Près de 50% de l’aide publique au développement reçue par la Tunisie est française

«Principal lieu de production et de création de richesses,
l’entreprise a besoin de financements adaptés, qui pourraient être mobilisés,
entre autres, dans le cadre de programmes de coopération avec nos principaux
partenaires commerciaux», a déclaré le gouverneur de la Banque centrale au
séminaire d’information consacré à la ligne de financement de 40 millions
d’euros mise en place par le gouvernement français en direction des petites et
moyennes entreprises.

La rareté des sources de financement sur le marché financier international et le
renchérissement des taux d’intérêt sur les prêts accordés rendent de plus en
plus difficile le recours à des emprunts aux conditions acceptables qui
permettraient de renforcer les capacités compétitives des entreprises et
soutenir les jeunes promoteurs. D’où l’importance de la ligne française de
crédit.

«La France est plus qu’un partenaire ordinaire, elle est surtout un allié sûr»,
a déclaré Ridha Ben Mosbah, ministre du Commerce et de l’Artisanat à la clôture
du séminaire d’information sur la ligne française de financement. Il a rappelé à
ce propos que près de 41% des entreprises étrangères opérant dans notre pays
(1.200) sont françaises. Ces dernières années, elles ont touché des activités à
forte valeur ajoutée comme les secteurs électriques, électromécaniques, les
services et la plasturgie. Sans oublier l’apport des investissements français
dans les secteurs de l’aéronautique, des composantes automobiles, de
l’informatique ou des télécommunications.

La relation économique entre la Tunisie et la France est une relation
gagnant/gagnant, a assuré le président de l’UTICA, les efforts fournis par le
gouvernement français au niveau de l’investissement viseraient également à
limiter les flux migratoires à destination de l’hexagone, grâce à l’amélioration
du taux d’employabilité des jeunes diplômés tunisiens.

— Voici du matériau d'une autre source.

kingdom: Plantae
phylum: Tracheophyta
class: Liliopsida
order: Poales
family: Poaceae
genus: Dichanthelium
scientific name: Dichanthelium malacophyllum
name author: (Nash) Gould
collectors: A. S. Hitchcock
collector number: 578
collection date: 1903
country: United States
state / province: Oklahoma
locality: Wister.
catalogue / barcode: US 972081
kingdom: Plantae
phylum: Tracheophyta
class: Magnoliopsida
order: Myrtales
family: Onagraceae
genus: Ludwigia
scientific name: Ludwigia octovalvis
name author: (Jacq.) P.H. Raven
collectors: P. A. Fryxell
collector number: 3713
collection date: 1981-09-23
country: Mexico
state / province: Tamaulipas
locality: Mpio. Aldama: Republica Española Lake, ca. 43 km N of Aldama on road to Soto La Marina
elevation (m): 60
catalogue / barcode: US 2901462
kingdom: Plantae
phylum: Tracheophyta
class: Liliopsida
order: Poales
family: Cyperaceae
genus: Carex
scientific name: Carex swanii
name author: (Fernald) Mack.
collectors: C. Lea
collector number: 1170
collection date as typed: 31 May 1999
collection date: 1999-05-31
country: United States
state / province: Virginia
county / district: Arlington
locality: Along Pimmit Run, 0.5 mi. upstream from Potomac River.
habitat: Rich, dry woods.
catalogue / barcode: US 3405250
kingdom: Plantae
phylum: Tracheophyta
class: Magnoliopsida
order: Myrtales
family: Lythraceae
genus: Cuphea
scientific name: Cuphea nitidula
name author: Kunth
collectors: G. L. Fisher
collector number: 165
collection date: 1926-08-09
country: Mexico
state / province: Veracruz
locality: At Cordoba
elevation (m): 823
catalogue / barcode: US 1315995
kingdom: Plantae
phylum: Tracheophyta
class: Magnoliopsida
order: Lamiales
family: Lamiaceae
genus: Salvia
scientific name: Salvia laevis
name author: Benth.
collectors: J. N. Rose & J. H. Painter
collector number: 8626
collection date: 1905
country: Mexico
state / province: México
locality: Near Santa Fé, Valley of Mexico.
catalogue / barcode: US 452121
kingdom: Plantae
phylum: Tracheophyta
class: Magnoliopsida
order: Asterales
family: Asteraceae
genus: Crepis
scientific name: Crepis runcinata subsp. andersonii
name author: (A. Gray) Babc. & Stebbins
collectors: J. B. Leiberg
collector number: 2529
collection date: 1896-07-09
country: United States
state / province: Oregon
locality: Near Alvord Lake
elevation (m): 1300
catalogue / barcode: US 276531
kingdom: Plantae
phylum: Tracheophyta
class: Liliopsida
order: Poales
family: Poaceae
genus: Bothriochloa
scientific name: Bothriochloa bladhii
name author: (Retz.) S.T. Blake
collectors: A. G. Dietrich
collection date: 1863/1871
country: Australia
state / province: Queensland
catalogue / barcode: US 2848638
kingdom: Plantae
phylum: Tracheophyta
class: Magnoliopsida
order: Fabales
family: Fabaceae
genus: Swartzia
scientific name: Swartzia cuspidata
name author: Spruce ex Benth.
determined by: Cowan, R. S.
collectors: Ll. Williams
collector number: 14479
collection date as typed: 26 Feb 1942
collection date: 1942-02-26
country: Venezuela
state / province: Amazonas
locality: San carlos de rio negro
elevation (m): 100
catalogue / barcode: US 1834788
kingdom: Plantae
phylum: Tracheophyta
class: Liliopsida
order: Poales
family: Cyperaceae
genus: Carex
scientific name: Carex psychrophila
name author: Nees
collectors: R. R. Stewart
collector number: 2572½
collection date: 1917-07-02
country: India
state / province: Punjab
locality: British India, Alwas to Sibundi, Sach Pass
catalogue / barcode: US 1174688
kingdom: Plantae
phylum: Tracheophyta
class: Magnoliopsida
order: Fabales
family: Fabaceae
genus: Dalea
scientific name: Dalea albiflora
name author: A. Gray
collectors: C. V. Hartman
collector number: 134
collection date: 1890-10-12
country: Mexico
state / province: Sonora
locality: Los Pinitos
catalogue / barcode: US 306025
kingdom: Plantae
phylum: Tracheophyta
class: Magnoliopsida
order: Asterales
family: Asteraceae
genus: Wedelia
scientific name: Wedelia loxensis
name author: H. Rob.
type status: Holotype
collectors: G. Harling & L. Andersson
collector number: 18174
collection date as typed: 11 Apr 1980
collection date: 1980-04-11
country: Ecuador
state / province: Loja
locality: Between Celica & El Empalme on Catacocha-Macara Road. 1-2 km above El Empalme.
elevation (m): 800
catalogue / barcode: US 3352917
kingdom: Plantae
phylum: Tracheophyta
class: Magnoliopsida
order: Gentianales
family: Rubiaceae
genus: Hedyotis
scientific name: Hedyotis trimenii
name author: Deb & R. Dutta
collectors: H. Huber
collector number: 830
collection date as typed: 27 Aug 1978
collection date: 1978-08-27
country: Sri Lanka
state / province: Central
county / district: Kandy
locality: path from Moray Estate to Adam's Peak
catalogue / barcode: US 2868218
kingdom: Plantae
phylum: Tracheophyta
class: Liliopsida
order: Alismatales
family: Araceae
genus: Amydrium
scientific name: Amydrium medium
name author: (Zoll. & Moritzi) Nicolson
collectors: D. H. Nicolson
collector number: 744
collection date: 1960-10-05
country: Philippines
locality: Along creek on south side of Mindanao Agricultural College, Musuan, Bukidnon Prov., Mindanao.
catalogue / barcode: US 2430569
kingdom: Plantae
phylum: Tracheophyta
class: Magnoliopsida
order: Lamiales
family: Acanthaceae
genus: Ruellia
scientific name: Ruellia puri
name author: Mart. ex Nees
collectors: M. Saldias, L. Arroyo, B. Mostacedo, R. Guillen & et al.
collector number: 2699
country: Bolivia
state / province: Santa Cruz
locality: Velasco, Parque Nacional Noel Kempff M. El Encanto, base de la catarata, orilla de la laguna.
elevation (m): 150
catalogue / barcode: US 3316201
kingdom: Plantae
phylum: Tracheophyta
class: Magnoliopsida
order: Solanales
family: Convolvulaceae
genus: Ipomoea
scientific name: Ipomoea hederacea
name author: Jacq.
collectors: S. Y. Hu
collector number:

L’accord sur le
développement solidaire et la gestion concertée de l’immigration signé entre les
deux pays, a-t-il précisé, représente une réponse plus adaptée aux besoins des
professionnels, tout en ajoutant que grâce à la coopération tuniso-française, on
a réussi aujourd’hui dans notre pays à mettre au point un réseau d’universités
françaises privées.

La France est le premier bailleur de fonds bilatéral de la Tunisie avec des
concours atteignant en moyenne 100 millions d’euros au cours des dernières
années, soit pres de 50% de l’aide publique au développement reçue par la
Tunisie. Ce qui conforte sa place de partenaire privilégié de la Tunisie.